Wymagane działanie 1 — Wypisz z tekstu o obowiązkach ratownika na basenie wszystkie wyrazy zapisane w całości wielkimi literami.
Wymagane działanie 2 — Podaj dalszy ciąg tekstu o obowiązkach ratownika na basenie, zaczynając zaraz po jego ostatnim zdaniu.

Tekst źródłowy —
*-*-*

No widzisz, a jednak nie rozumiesz. Z punktu widzenia prawa karnego
ratownik na basenie nie jest osobą szczególnie bardziej zobowiązaną do
niesienia pomocy, niż przechodzień. Wyobraź sobie, że ktoś zasłabł na
ulicy. Kilka najbliższych osób zaczyna - lepiej lub gorzej - udzielać mu
pomocy. Ale to miasto. Setki innych przechodzą obok i idą dalej. Chcesz
wszystkim tym osobom stawiać zarzut nieudzielenia pomocy? Bo Twoja
propozycja podrzucania na basen poniekąd do tego się sprowadza, że z
tego basenu nie tylko ratownik, ale i wszyscy kąpiący powinni się rzucić
na ratunek.
Teraz w wypadku podrzucenia zasłabniętego na basen, by ratownik MIAŁ
OBOWIĄZEK udzielenia mu pomocy, to jeszcze ci podrzucający by musieli
uciec. Inaczej ratownik może uznać, ze pomoc jest już udzielana i tyle.
Osobną sprawą jest to, że wówczas nieopuszczająca swojego posterunku
mógłby próbować udzielić pomocy i nawet ten AED przytaszczyć, choć wiele
wskazuje na to, że na tym etapie nie był on przydatny - ale jak
zauważyłeś celnie nie zaszkodziłby.
Sytuacja wbrew pozorom nie jest wcale klarowna. Powiedzmy, że na basenie
topi się człowiek. Ratownik go ratuje. No to teoretycznie basen
pozostaje bez opieki ratownika, bo ten się nie rozdzieli. Jak się
zacznie topić druga sobą - co mało prawdopodobne, ale wykluczyć nie
można - to faktycznie ratownika nie będzie do dyspozycji. Ale jeśli
będzie na basenie, to się wytłumaczy. Jak pójdzie biegać po ulicach
pobliskich, to już nie.
I tak, żeby Ci w pierdylionie miejsc nie udzielać odpowiedzi, to hurtem
będzie w jednym miejscu.
Co do badania pulsu lub nie, to pierwsza pomocą zajmuje się od mniej
więcej 1981 roku. Od tego czasu wytyczne zmieniały się pewnie z
kilkanaście razy. To są wytyczne. Oczywiście warto je znać, ale każdy
ratownik w praktyce kieruje się swoimi własnymi przekonaniami i jak już
gdzieś tam napisałeś, żadnego zarzutu mu postawić o błędnie wykonane
ratowanie nie można. Standardy obowiązują kwalifikowanych ratowników
medycznych. Kilka lat temu (zdaje się z głowy w 2015 roku) Polska Rada
Resuscytacji uznała, ze rozpoznanie pulsu przez ratownika bywa mylne i
wymyślili liczenie oddechów. OK! ale jeśli ktoś umie zbadać puls, to
błędem jego zbadanie nie będzie.

*-*-*

Dane do przeglądu —
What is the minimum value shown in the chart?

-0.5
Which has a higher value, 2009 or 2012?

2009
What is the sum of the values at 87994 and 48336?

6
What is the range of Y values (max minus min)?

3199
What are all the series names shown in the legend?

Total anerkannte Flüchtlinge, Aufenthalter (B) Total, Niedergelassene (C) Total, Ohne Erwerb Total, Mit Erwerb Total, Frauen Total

*-*-*

Pole odpowiedzi 1 — MIAŁ, OBOWIĄZEK, AED, OK

Pole odpowiedzi 2 —
Zacytuję Ci fragment artykułu, od którego się to zaczęło: "Kierownik
ośrodka tłumaczy, że pacjent raz oddychał raz nie, więc bali się użyć
urządzenia." No i co na to poradzisz, że się bali? Nic. Mnie się zresztą
wydaje, że to po prostu jest wymówka. generalnie pierwszy z ratowników
uznał, że leżący poza basenem człowiek nie jest jego "problemem". Więc
zamiast "pajacować" wskaż przepis, który ratownikowi z pobliskiego
basenu nakazuje biec i ratować człowieka leżącego na ulicy obok. Ale
konkretny przepis, a nie jakieś tam etyczne zasady. Bo ratowniczka
poszła i nic się nie stało, ale to nie znaczy, ze miała taki PRAWNY
OBOWIĄZEK.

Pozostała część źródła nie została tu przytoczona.